Embryology; Gene Expression
The embryonic face of vertebrates including humans, mice and chickens is very similar. Discrete buds of tissue, called prominences surround the primitive oral cavity and these grow together to form the face. My lab is concerned understanding face development from very early times after the embryo starts to form the brain, up until the fully differentiated skull has formed. I use the chicken embryo as my model organism because unlike mammalian embryos, the face is directly accessible through a window cut into the shell of the egg. Bird embryos are can be manipulated in various ways to alter gene expression and the results of avian studies can be applied to other vertebrates.
My laboratory is working on two main research themes. The first is the identity of the facial prominences. For example we ask questions such as when does the maxillary prominence know it will form the upper jaw as opposed the centre of the nose. Recent work from my lab has identified two molecules that work together to specify the midline of the face (Lee et al., 2001). We are presently extending these studies, which were not possible until there was a method of reproducibly transforming one part of the face into another.
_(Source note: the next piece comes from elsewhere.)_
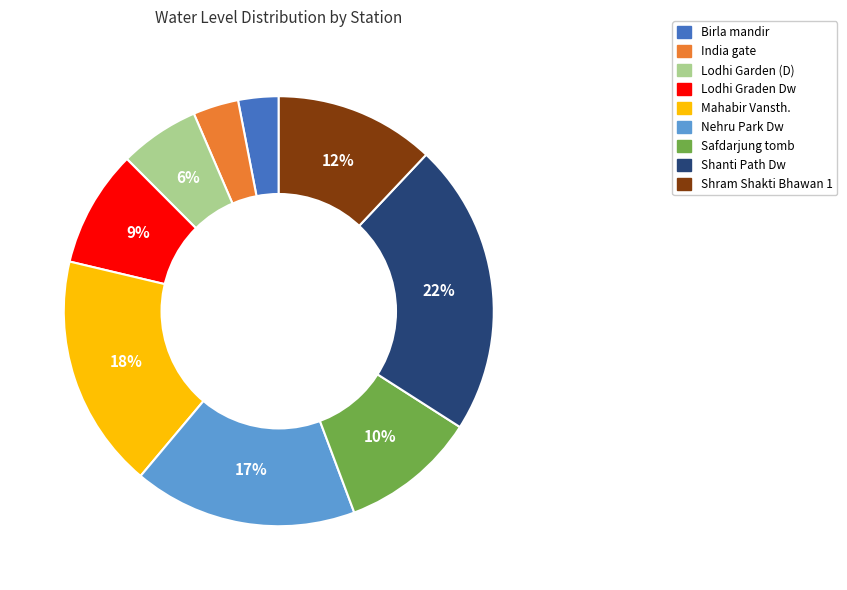

Does Lodhi Graden Dw represent more than half of the total?

No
The second focus area is cleft lip. We have for many years been able to induce facial defects in the chicken embryo but the significance was only recently made clear. The human form of cleft lip with or without cleft palate (CL/P) is a common birth defect and is most often not associated with a syndrome. It is thought that there is an interaction between the individual’s genes and the environment to produce the CL/P. However because CL/P is caused by an interaction of factors we need both genetic and other methods of identifying the causes. The chicken embryo is an excellent model for studying cleft lip since the environment can be locally changed in many ways such as beads soaked in chemicals or by surgical manipulation. Thus using the chicken embryo as a model for CL is an excellent complementary approach to human and mouse genetic studies. Our experiments will confirm the importance of candidate genes identified in human studies to the process of lip fusion.
My laboratory combines unique training in classical experimental embryology techniques, methods to deliver DNA into cells as well as gene expression studies. Experience in the two approaches will prepare the science student for an exciting research career in Developmental Biology or in Craniofacial research.